Two hundred and ninety-two

“They told me that most likely there would be enough volunteers to help serve food, and what was really needed is people to just sit and chat with those having a free meal.” 

What an amazing, inspirational evening!  I spoke two days ago of what it means to be on the front lines and I met some people tonight who devote their lives to helping people in need.

A couple weeks ago I contacted my friend Andrew (one of those people who radiates kindness, is a good person to the very core and gives more of himself than he keeps) to see if he needed any volunteer help with one of the numerous projects he takes on.  He told me to meet him at a tiny church just west of Bathurst on Queen on December 17th to help with their Saturday night free meal, a place he and his wife Steph used to help out at regularly when they lived in the area.

Every Saturday at 5:30 pm, the Toronto Alliance Church provides a free meal (tonight’s was soup, salad, banana and cookies); clothing rooms where those attending can pick out five items (hats, mittens, pants, shoes, shirts, etc); a food bank; a prayer room; and a nurse who cleans their feet, looks for pressure sores and athletes feet, and helps with any other problems they might be having.  The space isn’t huge, but they feed and help a large number of those in need – some homeless, some not.  I would say there were at least twenty volunteers there helping with everything from preparing the food, to serving, to helping in the clothing and food bank rooms, to cleaning.

The door to the Toronto Alliance Church is hard to find.  I almost walked past it.  Andrew and Steph asked me if I had any questions before we walked up the twenty or so steps into a medium-sized room bustling with people, food and energy.  They told me that most likely there would be enough volunteers to help serve food, and what was really needed is people to just sit and chat with those having a free meal.  A lot of the people there are looking for some company.  I was a little nervous.

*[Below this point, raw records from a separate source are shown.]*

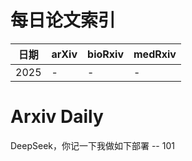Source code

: # 每日论文索引

| 日期 | arXiv | bioRxiv | medRxiv |
|------|-------|---------|---------|
| 2025 | - | - | - |





















































































































































































































































































































































































































# Arxiv Daily


DeepSeek，你记一下我做如下部署 -- 101
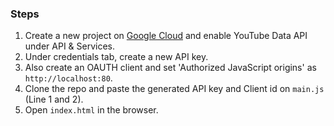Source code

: ### Steps

1. Create a new project on [Google Cloud](http://console.cloud.google.com) and enable YouTube Data API under API & Services.
2. Under credentials tab, create a new API key.
3. Also create an OAUTH client and set 'Authorized JavaScript origins' as `http://localhost:80`.
4. Clone the repo and paste the generated API key and Client id on `main.js` (Line 1 and 2).
5. Open `index.html` in the browser.
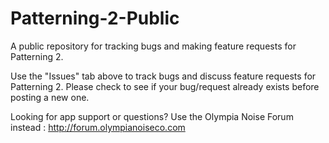 # Patterning-2-Public
A public repository for tracking bugs and making feature requests for Patterning 2.

Use the "Issues" tab above to track bugs and discuss feature requests for Patterning 2.  Please check to see if your bug/request already exists before posting a new one.   

Looking for app support or questions?  Use the Olympia Noise Forum instead : http://forum.olympianoiseco.com

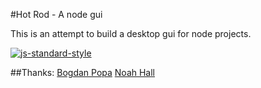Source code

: #Hot Rod - A node gui

This is an attempt to build a desktop gui for node projects.

[![js-standard-style](https://cdn.rawgit.com/feross/standard/master/badge.svg)](https://github.com/feross/standard)

##Thanks:
[Bogdan Popa](https://github.com/Bogdanp)
[Noah Hall](https://github.com/eeue56)
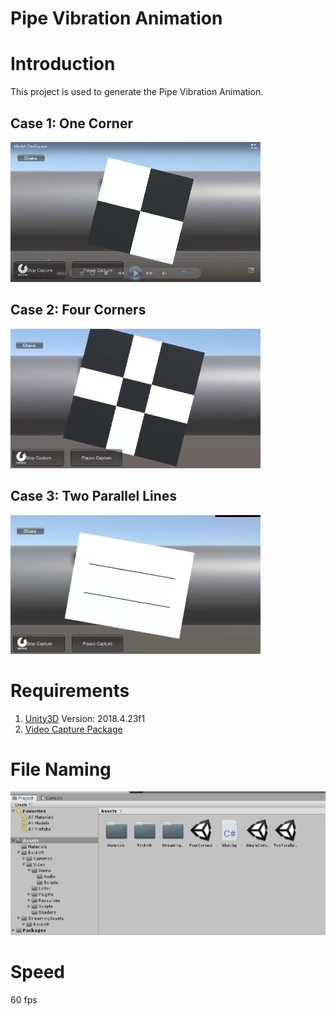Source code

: # Pipe Vibration Animation
# Introduction
This project is used to generate the Pipe Vibration Animation.

## Case 1: One Corner
![Capture1c.jpg](https://github.com/HugoNip/pipeVibrationAnimation01/blob/master/Data/Capture1c.jpg)

## Case 2: Four Corners
![Capture4c.jpg](https://github.com/HugoNip/pipeVibrationAnimation01/blob/master/Data/Capture4c.jpg)

## Case 3: Two Parallel Lines
![Capture2L.jpg](https://github.com/HugoNip/pipeVibrationAnimation01/blob/master/Data/Capture2L.jpg)

# Requirements
1. [Unity3D](https://unity3d.com/get-unity/download/archive?_ga=2.126086349.1345846569.1590020921-291029634.1590020921) Version: 2018.4.23f1  
2. [Video Capture Package](https://assetstore.unity.com/packages/tools/video/video-capture-75653)


# File Naming
![CapturePanel2.jpg](https://github.com/HugoNip/pipeVibrationAnimation01/blob/master/Data/CapturePanel2.jpg)

# Speed
60 fps
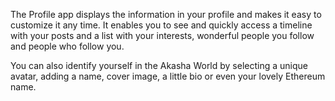 The Profile app displays the information in your profile and makes it easy to customize it any time. It enables you to see and quickly access a timeline with your posts and a list with your interests, wonderful people you follow and people who follow you. 

You can also identify yourself in the Akasha World by selecting a unique avatar, adding a name, cover image, a little bio or even your lovely Ethereum name.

After a tour of the operation, Steph went to help in the prayer room and Andrew and I wandered in to the dining area to find some seats.  I have to admit, I didn’t know how to react.  Andrew knew a few of the people there and was chatting with them.  I just stood there feeling slightly out of place.  I wanted to help, but I didn’t know how.

Then we sat down and I found out what I was there for.  I was there just to chat, hang out, connect, ask questions and just be there.  The more I felt comfortable, the more I found out.  These are interesting people.  The man across from me was writing his autobiography.  Another man at the table told me the scientific reason why cranberries are good for your urinary tract.  Another was an incredible harmonica player and blues singer (although a little crazy too).  A few of them gave me a hard time about being too sweet.

Then there was the woman sitting next to me.  In her late-sixties and Ukrainian, she warmed up to me as we chatted.  Sometimes we talked about her grandchildren in the Ukraine.  Sometimes about her bachelor apartment on Jane St. and her old job as a housekeeper at a seniors home.  Sometimes we just sat in silence because of our language barrier.  She told me about how she might have to have an operation, but her heart is bad and she is scared.  We talked about how she’s trying to decide if she will go back to the Ukraine where her family is.  She hugged and kissed me when she left.

It’s for people like her, and those other men that these programs are so important.  A community, a free meal, clothing, care and companionship.  I feel grateful I could be a small part of it for a day.

The church is looking to get a bigger space so they can help more people, but it’s an uphill battle.  They need millions of dollars raised to buy a new building and with a small church congregation, it is hard.  If anyone deserves money, it’s these people.  The Pastor Bill and his wife Donna are wonderful, kind people who devote their energy every day to fostering a community and connecting with the people in their area (an area which is full of homeless).  The church’s mission is to “restore broken lives”.  Although I am not religious in the same sense as these amazing people, I can’t say enough about what they are doing here.

Donna has also written a book, Confessions of a Not-So-Average Girl, which just got published.  It helps young women deal with alcoholic and neglectful parents – a story she grew up in herself.

Tonight has inspired me to do more volunteering on a regular basis for valuable groups such as this one, and get my butt on the front line.